Acid Attacks and Legal Provisions: Basics Explained

Few days back a 17-year-old girl was allegedly attacked with acid by two bike-borne men in Delhi’s Dwarka district area. Following are the legal provisions related to Acid attack incidents.


An acid attack is an act of throwing acid on any person with the intent to cause harm or injury or to kill.

Section 326A of the Indian Penal Code, 1860, deals with voluntary causing permanent or partial damage, deformity, disfigures, burns, disables by use of acid.

The Criminal Law (Amendment) Act, 2013 inserted Section 326A and Section 326B in the Indian Penal Code, 1860 creating special provisions for the victims of acid attack. The offenders convicted under these sections shall be imprisoned for a minimum sentence of ten years which may increase up to life imprisonment along with fine; that fine should cover the medical expenses incurred by the victim. 326 B titledintentionally throwing or administering acid” where accused shall be liable to a term not less than 5 years extendable to 10 years and with fine up to Rs. 5 Lakh. Both the offences were proposed to be cognizable, non bailable and non-compoundable by nature and be triable by the session court.

Section 375 A of the Code of Criminal Procedure (CrPC): the state governments to draw schemes that provide compensation to those victims of an acid attack that require rehabilitation.
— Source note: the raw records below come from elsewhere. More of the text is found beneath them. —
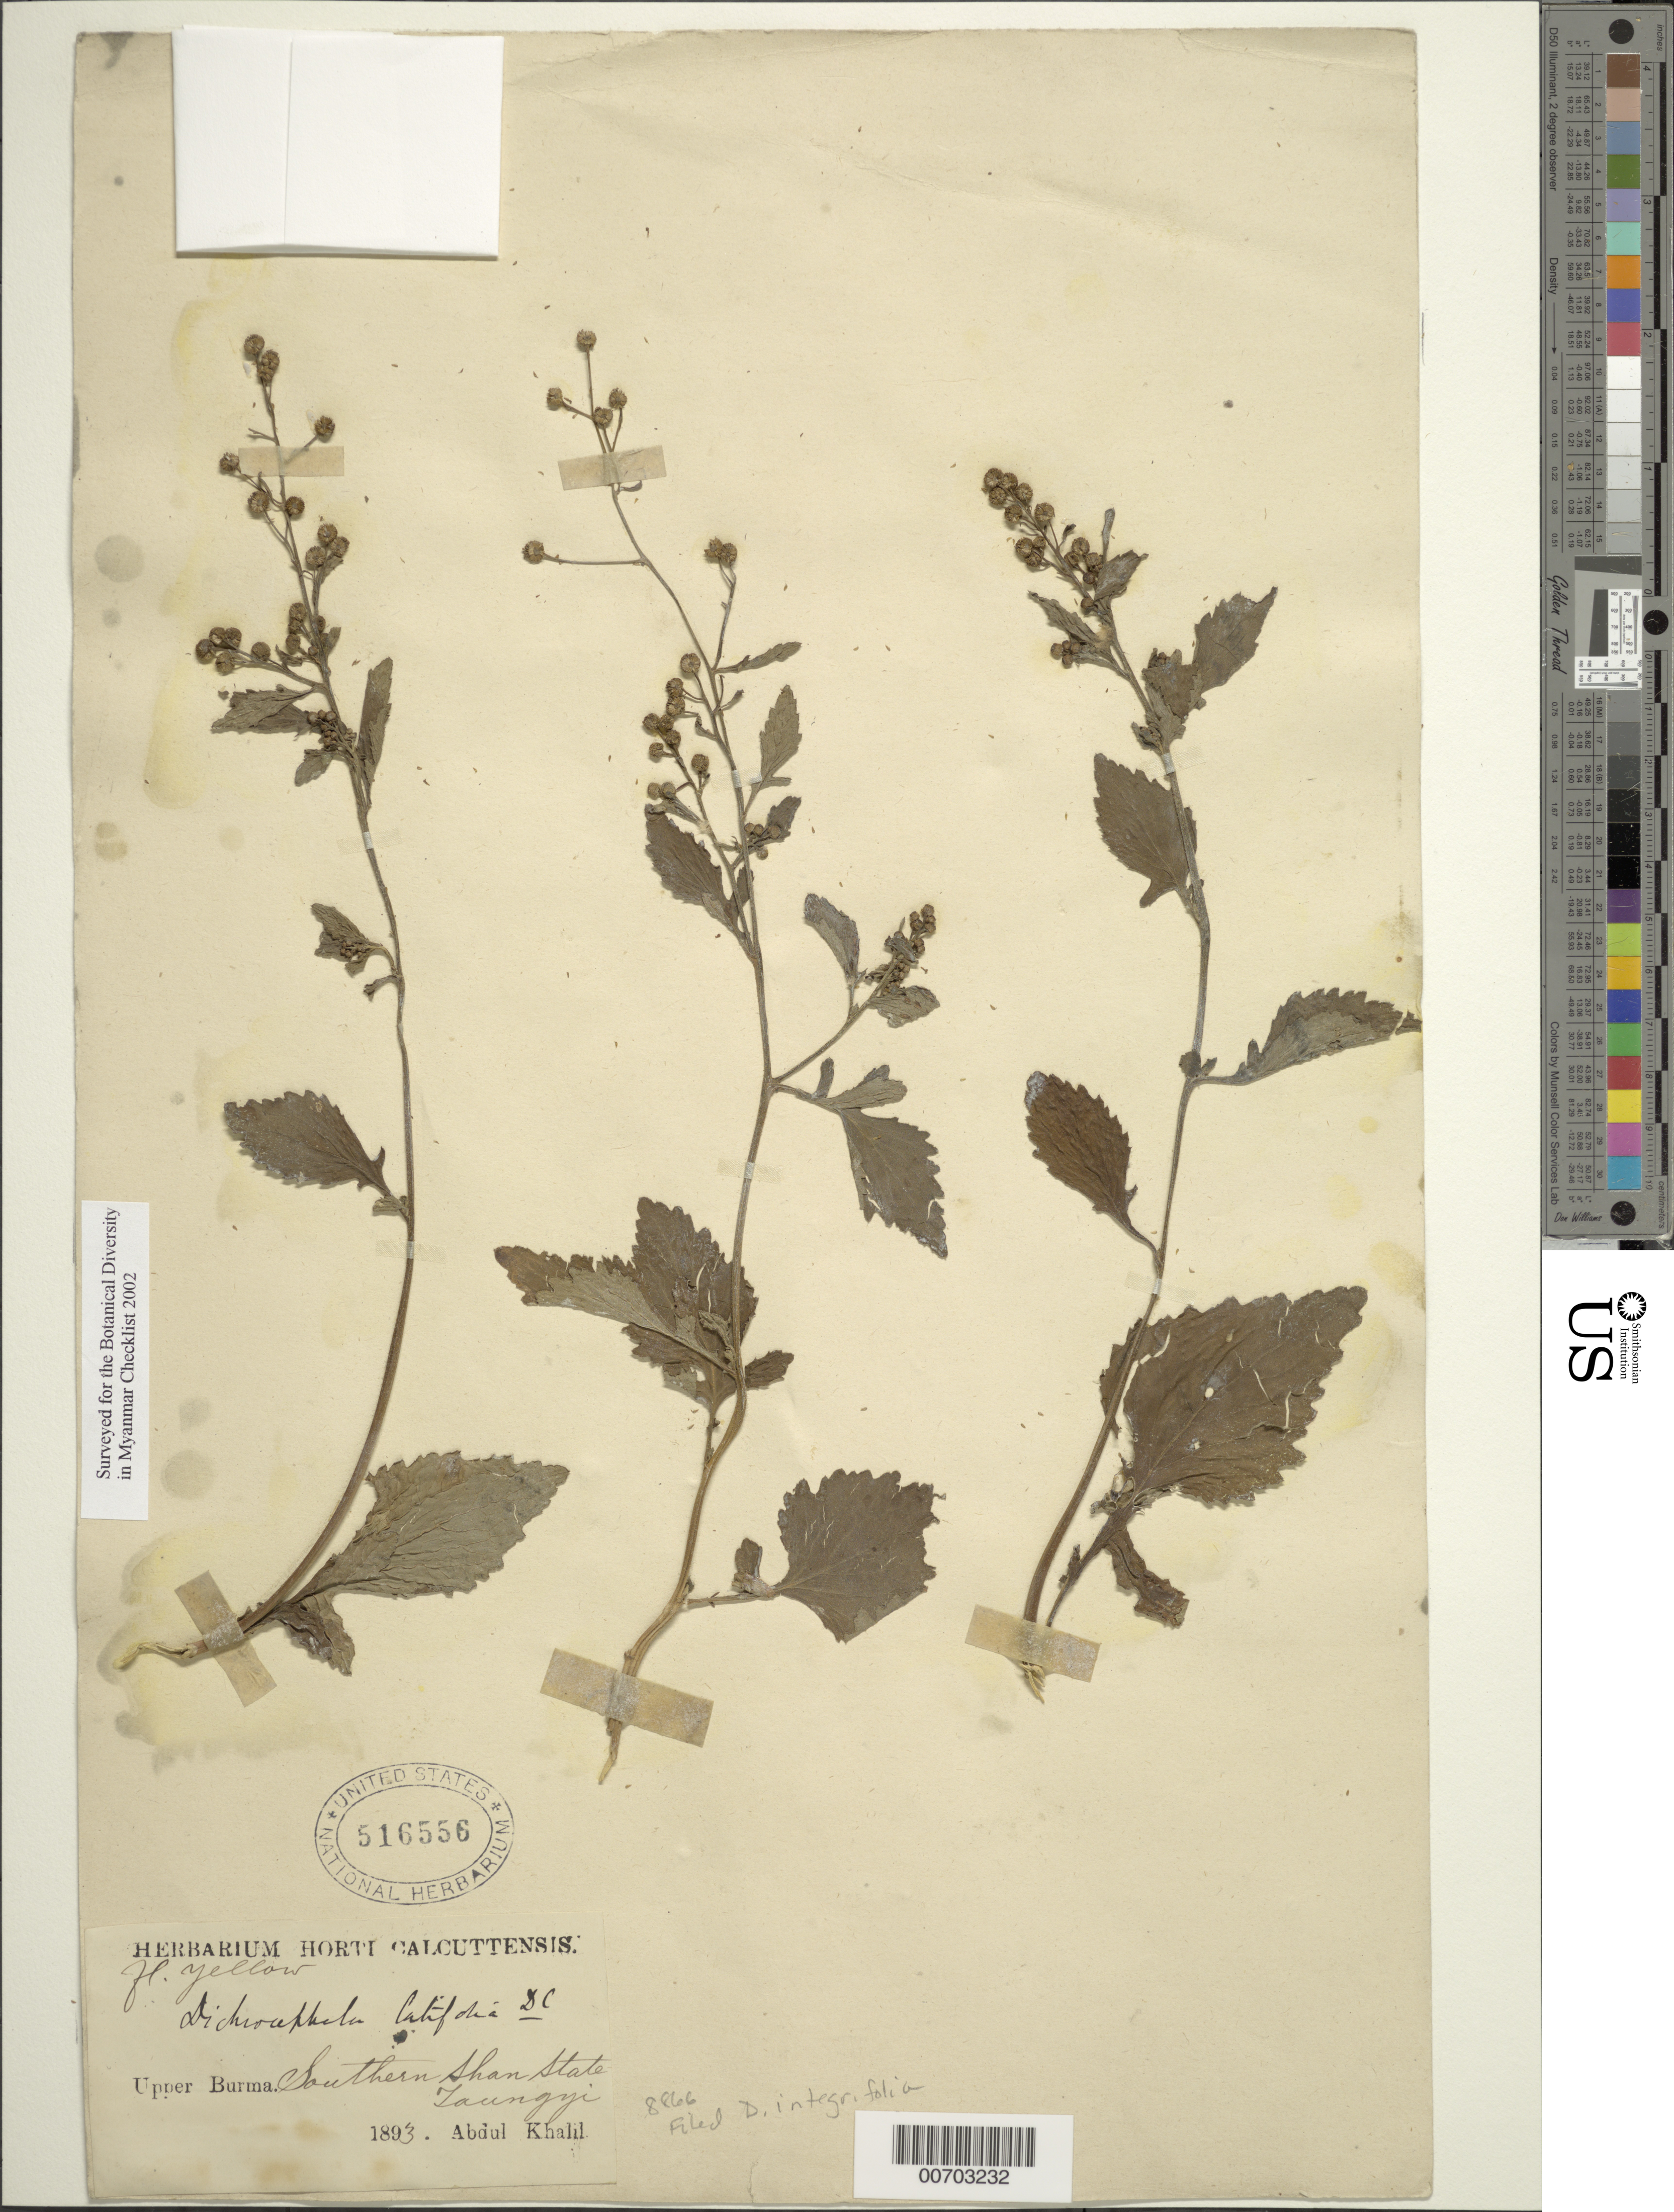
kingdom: Plantae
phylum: Tracheophyta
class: Magnoliopsida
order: Asterales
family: Asteraceae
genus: Dichrocephala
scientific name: Dichrocephala integrifolia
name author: (L. f.) Kuntze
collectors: A. Khalil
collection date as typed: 1893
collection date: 1893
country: Myanmar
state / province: Shan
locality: Southern Shan State, Taungyi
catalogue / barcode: US 516556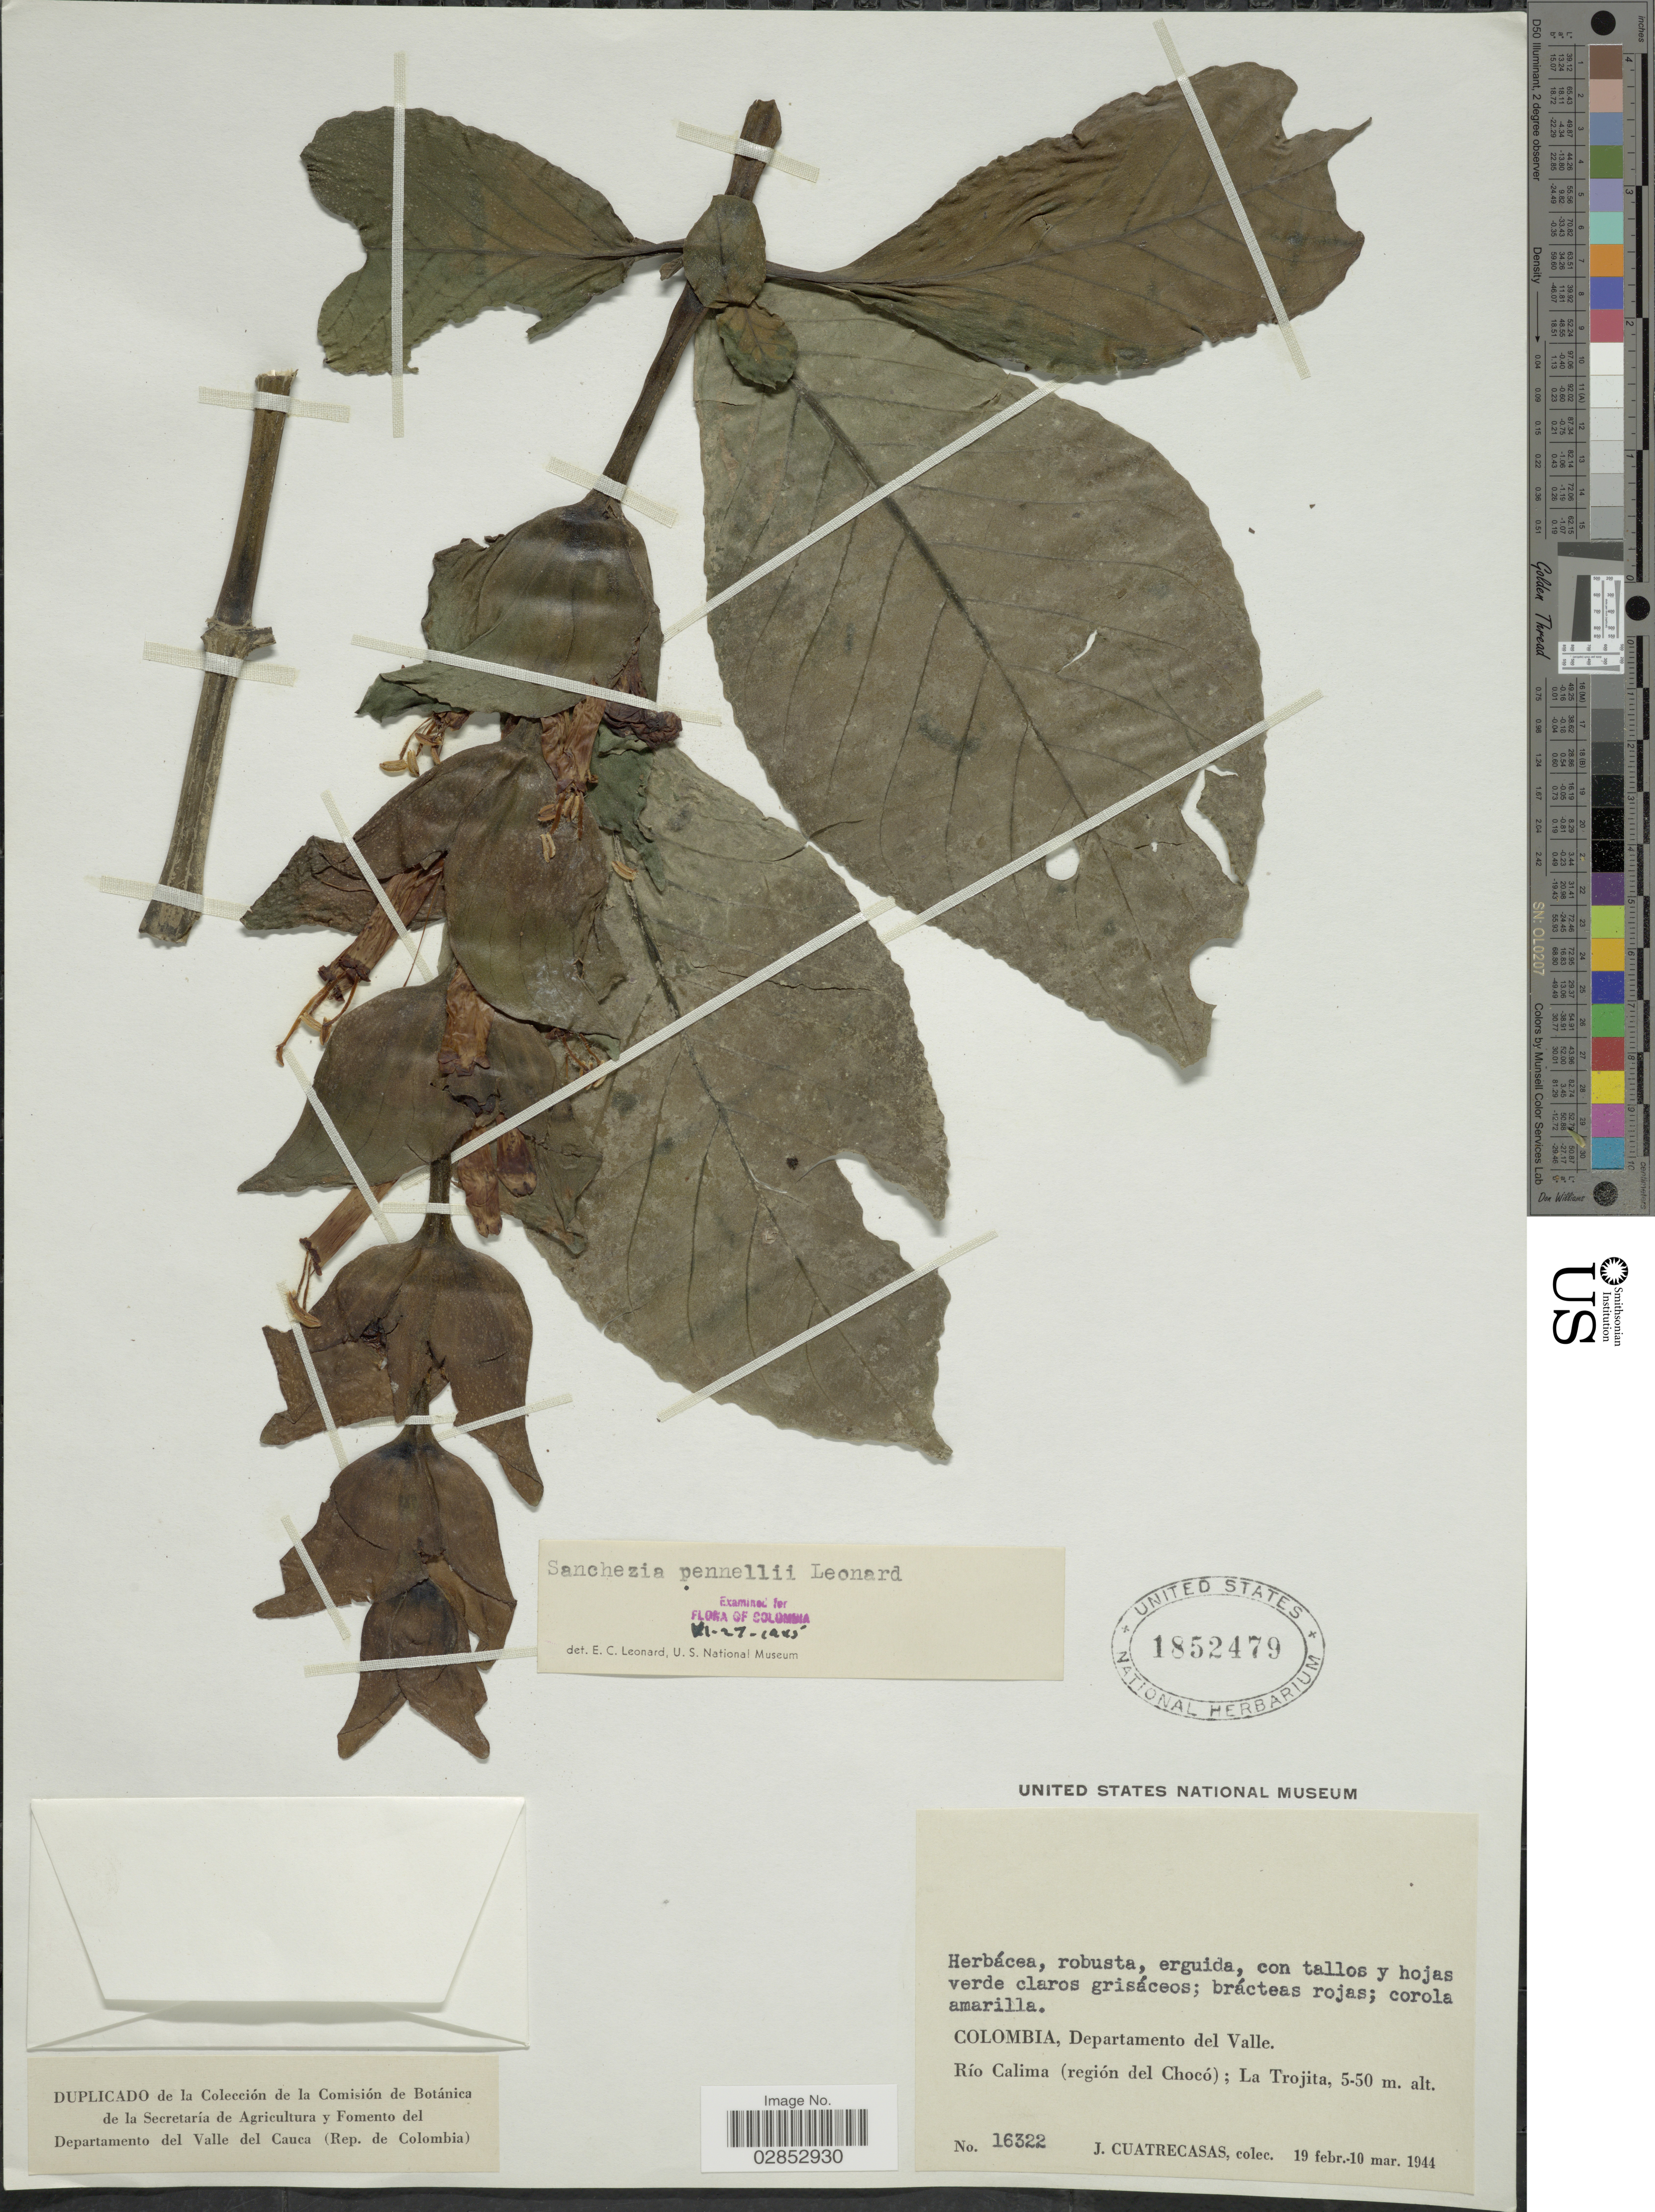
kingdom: Plantae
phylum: Tracheophyta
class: Magnoliopsida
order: Lamiales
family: Acanthaceae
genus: Sanchezia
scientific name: Sanchezia macrocnemis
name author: (Nees) Wassh.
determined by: Azevedo, Igor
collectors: J. Cuatrecasas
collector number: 16322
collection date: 1944-02-19/1944-03-10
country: Colombia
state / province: Valle del Cauca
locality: Departamento del Valle. Río Calima (región del Chocó); La Trojita.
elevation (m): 5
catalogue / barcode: US 1852479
This should be done under the guidance of the central government. 

Sub-Section (2) suggests that under the court’s recommendation, the District Legal Services Authority or the State Legal Services Authority (depending upon the case) may decide the amount of compensation that has to be provided.

Further Section 357B of the CrPC clarifies that this compensation mentioned in the predecessor section will be provided in addition to the compensation already provided under Section 326A and Section 326B of the IPC. Section 357C of the CrPC orders all hospitals, of any nature (local, public, private etc.,) to provide the victim with immediate emergency first-aid that is free of cost.

Lakshmi v. Union of India (2015) The Supreme Court gave the  the guidelines; acid should strictly not be sold to anyone who is below the age of majority, i.e. 18 years. A photo identity proof was mandated for those who wanted to purchase acid.